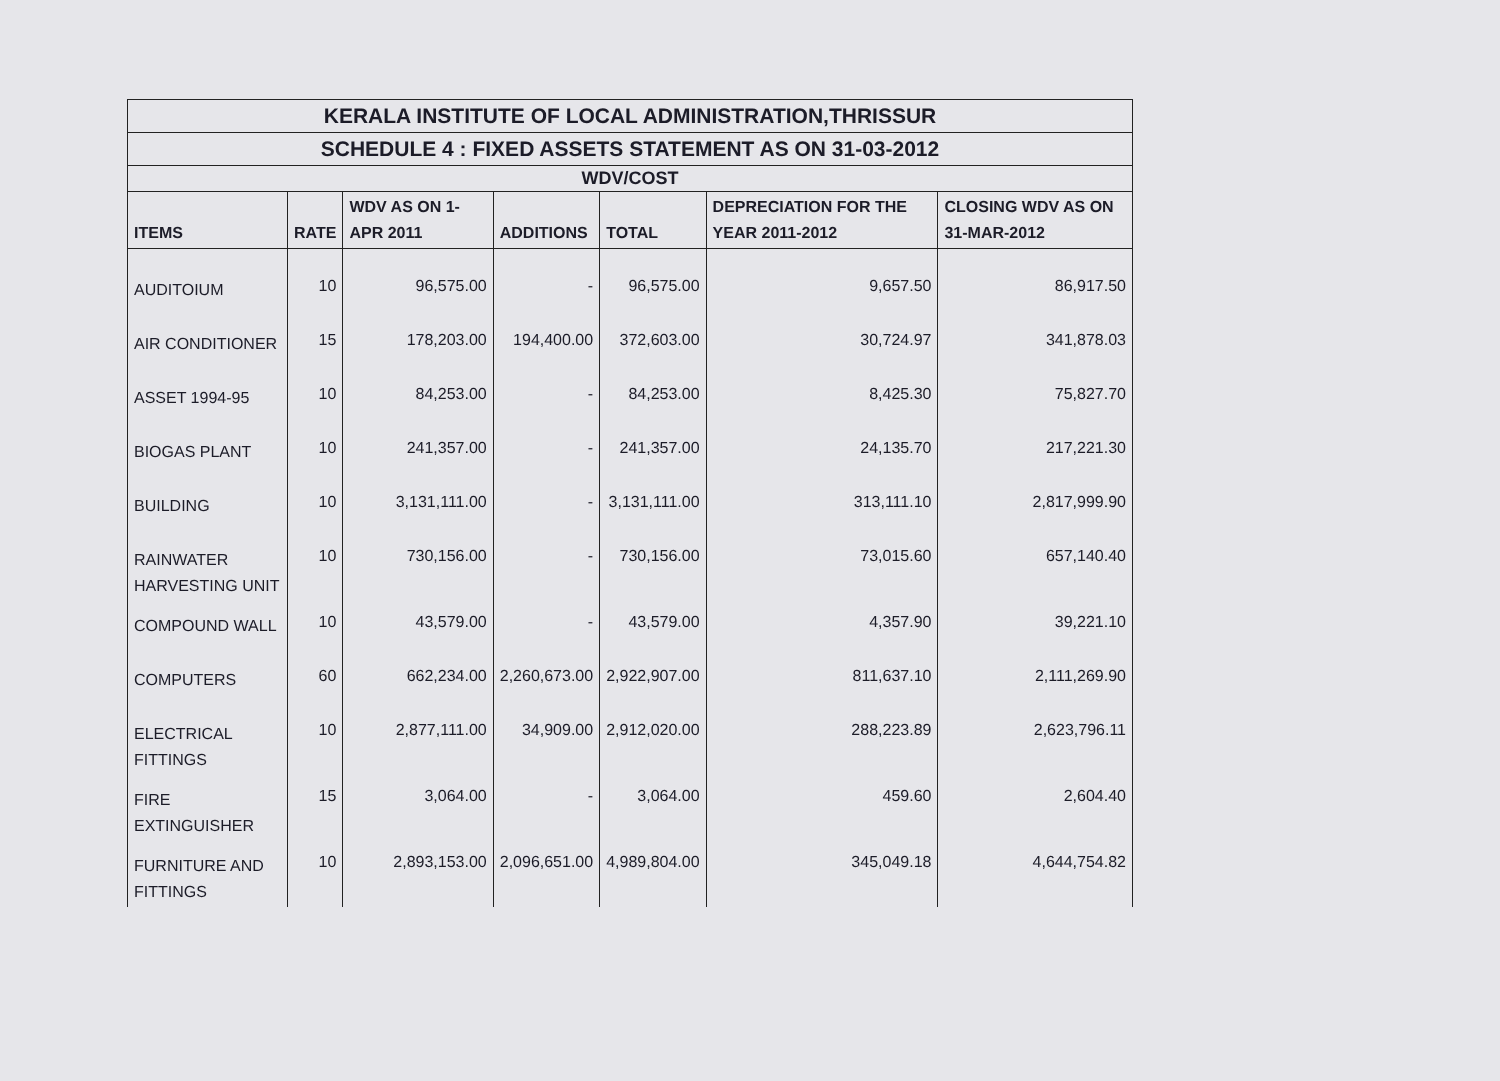| KERALA INSTITUTE OF LOCAL ADMINISTRATION,THRISSUR | | | | | | |
| --- | --- | --- | --- | --- | --- | --- |
| SCHEDULE 4 : FIXED ASSETS STATEMENT AS ON 31-03-2012 | | | | | | |
| WDV/COST | | | | | | |
| ITEMS | RATE | WDV AS ON 1-APR 2011 | ADDITIONS | TOTAL | DEPRECIATION FOR THE YEAR 2011-2012 | CLOSING WDV AS ON 31-MAR-2012 |
| AUDITOIUM | 10 | 96,575.00 | - | 96,575.00 | 9,657.50 | 86,917.50 |
| AIR CONDITIONER | 15 | 178,203.00 | 194,400.00 | 372,603.00 | 30,724.97 | 341,878.03 |
| ASSET 1994-95 | 10 | 84,253.00 | - | 84,253.00 | 8,425.30 | 75,827.70 |
| BIOGAS PLANT | 10 | 241,357.00 | - | 241,357.00 | 24,135.70 | 217,221.30 |
| BUILDING | 10 | 3,131,111.00 | - | 3,131,111.00 | 313,111.10 | 2,817,999.90 |
| RAINWATER HARVESTING UNIT | 10 | 730,156.00 | - | 730,156.00 | 73,015.60 | 657,140.40 |
| COMPOUND WALL | 10 | 43,579.00 | - | 43,579.00 | 4,357.90 | 39,221.10 |
| COMPUTERS | 60 | 662,234.00 | 2,260,673.00 | 2,922,907.00 | 811,637.10 | 2,111,269.90 |
| ELECTRICAL FITTINGS | 10 | 2,877,111.00 | 34,909.00 | 2,912,020.00 | 288,223.89 | 2,623,796.11 |
| FIRE EXTINGUISHER | 15 | 3,064.00 | - | 3,064.00 | 459.60 | 2,604.40 |
| FURNITURE AND FITTINGS | 10 | 2,893,153.00 | 2,096,651.00 | 4,989,804.00 | 345,049.18 | 4,644,754.82 |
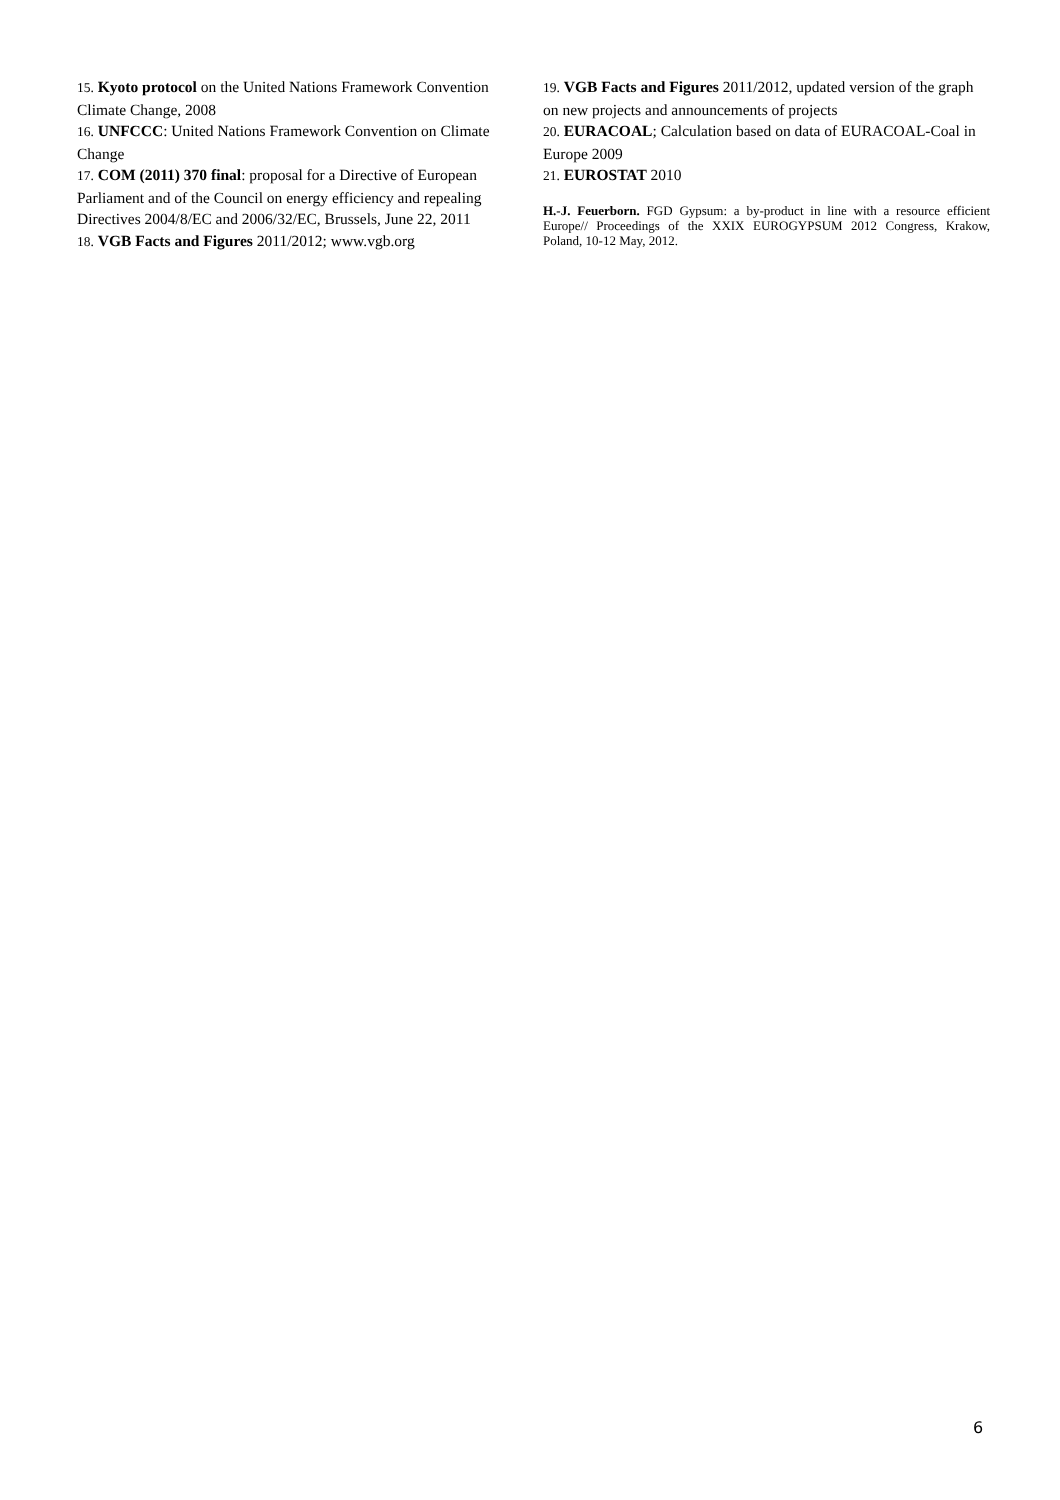15. Kyoto protocol on the United Nations Framework Convention Climate Change, 2008
16. UNFCCC: United Nations Framework Convention on Climate Change
17. COM (2011) 370 final: proposal for a Directive of European Parliament and of the Council on energy efficiency and repealing Directives 2004/8/EC and 2006/32/EC, Brussels, June 22, 2011
18. VGB Facts and Figures 2011/2012; www.vgb.org
19. VGB Facts and Figures 2011/2012, updated version of the graph on new projects and announcements of projects
20. EURACOAL; Calculation based on data of EURACOAL-Coal in Europe 2009
21. EUROSTAT 2010
H.-J. Feuerborn. FGD Gypsum: a by-product in line with a resource efficient Europe// Proceedings of the XXIX EUROGYPSUM 2012 Congress, Krakow, Poland, 10-12 May, 2012.
6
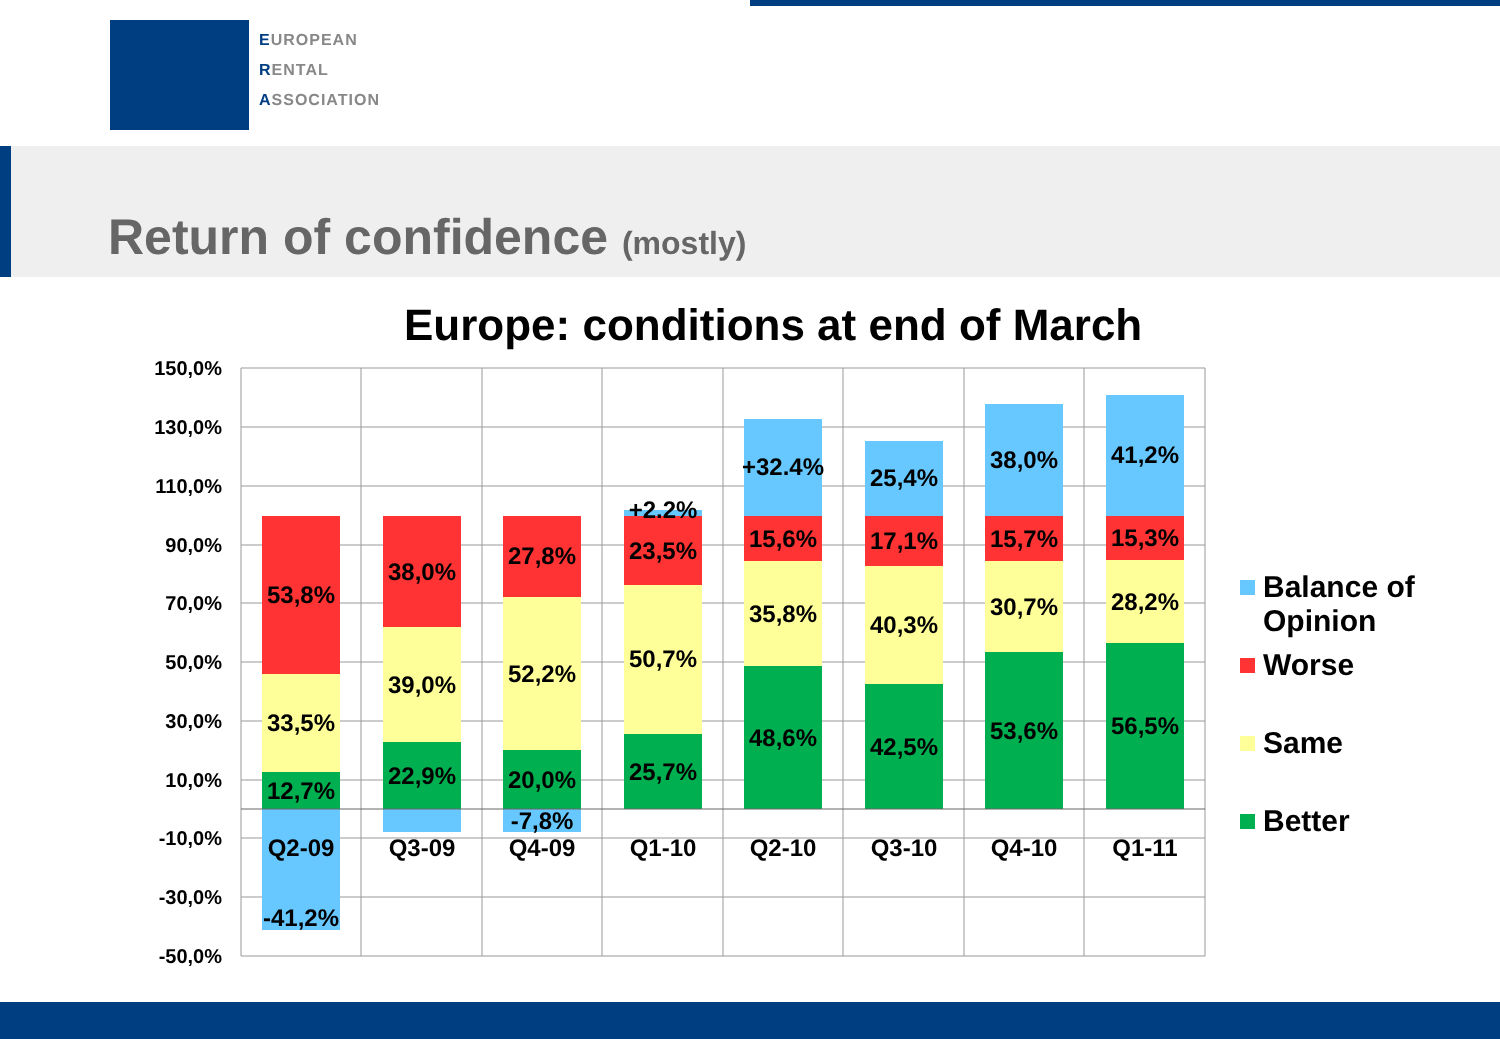EUROPEAN
RENTAL
ASSOCIATION
Return of confidence (mostly)
Europe: conditions at end of March
150,0%
130,0%
110,0%
90,0%
70,0%
50,0%
30,0%
10,0%
-10,0%
-30,0%
-50,0%
53,8%
33,5%
12,7%
Q2-09
-41,2%
38,0%
39,0%
22,9%
Q3-09
27,8%
52,2%
20,0%
-7,8%
Q4-09
+2.2%
23,5%
50,7%
25,7%
Q1-10
+32.4%
15,6%
35,8%
48,6%
Q2-10
25,4%
17,1%
40,3%
42,5%
Q3-10
38,0%
15,7%
30,7%
53,6%
Q4-10
41,2%
15,3%
28,2%
56,5%
Q1-11
Balance of
Opinion
Worse
Same
Better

++++++

WORK TO BE COMPLETED: With the pictures left out, output all the entries exactly.

RESULT OF THIS TASK:
| KERALA INSTITUTE OF LOCAL ADMINISTRATION,THRISSUR | | | | | | |
| --- | --- | --- | --- | --- | --- | --- |
| SCHEDULE 4 : FIXED ASSETS STATEMENT AS ON 31-03-2012 | | | | | | |
| WDV/COST | | | | | | |
| ITEMS | RATE | WDV AS ON 1-APR 2011 | ADDITIONS | TOTAL | DEPRECIATION FOR THE YEAR 2011-2012 | CLOSING WDV AS ON 31-MAR-2012 |
| AUDITOIUM | 10 | 96,575.00 | - | 96,575.00 | 9,657.50 | 86,917.50 |
| AIR CONDITIONER | 15 | 178,203.00 | 194,400.00 | 372,603.00 | 30,724.97 | 341,878.03 |
| ASSET 1994-95 | 10 | 84,253.00 | - | 84,253.00 | 8,425.30 | 75,827.70 |
| BIOGAS PLANT | 10 | 241,357.00 | - | 241,357.00 | 24,135.70 | 217,221.30 |
| BUILDING | 10 | 3,131,111.00 | - | 3,131,111.00 | 313,111.10 | 2,817,999.90 |
| RAINWATER HARVESTING UNIT | 10 | 730,156.00 | - | 730,156.00 | 73,015.60 | 657,140.40 |
| COMPOUND WALL | 10 | 43,579.00 | - | 43,579.00 | 4,357.90 | 39,221.10 |
| COMPUTERS | 60 | 662,234.00 | 2,260,673.00 | 2,922,907.00 | 811,637.10 | 2,111,269.90 |
| ELECTRICAL FITTINGS | 10 | 2,877,111.00 | 34,909.00 | 2,912,020.00 | 288,223.89 | 2,623,796.11 |
| FIRE EXTINGUISHER | 15 | 3,064.00 | - | 3,064.00 | 459.60 | 2,604.40 |
| FURNITURE AND FITTINGS | 10 | 2,893,153.00 | 2,096,651.00 | 4,989,804.00 | 345,049.18 | 4,644,754.82 |
15. Kyoto protocol on the United Nations Framework Convention Climate Change, 2008
16. UNFCCC: United Nations Framework Convention on Climate Change
17. COM (2011) 370 final: proposal for a Directive of European Parliament and of the Council on energy efficiency and repealing Directives 2004/8/EC and 2006/32/EC, Brussels, June 22, 2011
18. VGB Facts and Figures 2011/2012; www.vgb.org
19. VGB Facts and Figures 2011/2012, updated version of the graph on new projects and announcements of projects
20. EURACOAL; Calculation based on data of EURACOAL-Coal in Europe 2009
21. EUROSTAT 2010
H.-J. Feuerborn. FGD Gypsum: a by-product in line with a resource efficient Europe// Proceedings of the XXIX EUROGYPSUM 2012 Congress, Krakow, Poland, 10-12 May, 2012.
6
EUROPEAN
RENTAL
ASSOCIATION
Return of confidence (mostly)
Europe: conditions at end of March
150,0%
130,0%
110,0%
90,0%
70,0%
50,0%
30,0%
10,0%
-10,0%
-30,0%
-50,0%
53,8%
33,5%
12,7%
Q2-09
-41,2%
38,0%
39,0%
22,9%
Q3-09
27,8%
52,2%
20,0%
-7,8%
Q4-09
+2.2%
23,5%
50,7%
25,7%
Q1-10
+32.4%
15,6%
35,8%
48,6%
Q2-10
25,4%
17,1%
40,3%
42,5%
Q3-10
38,0%
15,7%
30,7%
53,6%
Q4-10
41,2%
15,3%
28,2%
56,5%
Q1-11
Balance of
Opinion
Worse
Same
Better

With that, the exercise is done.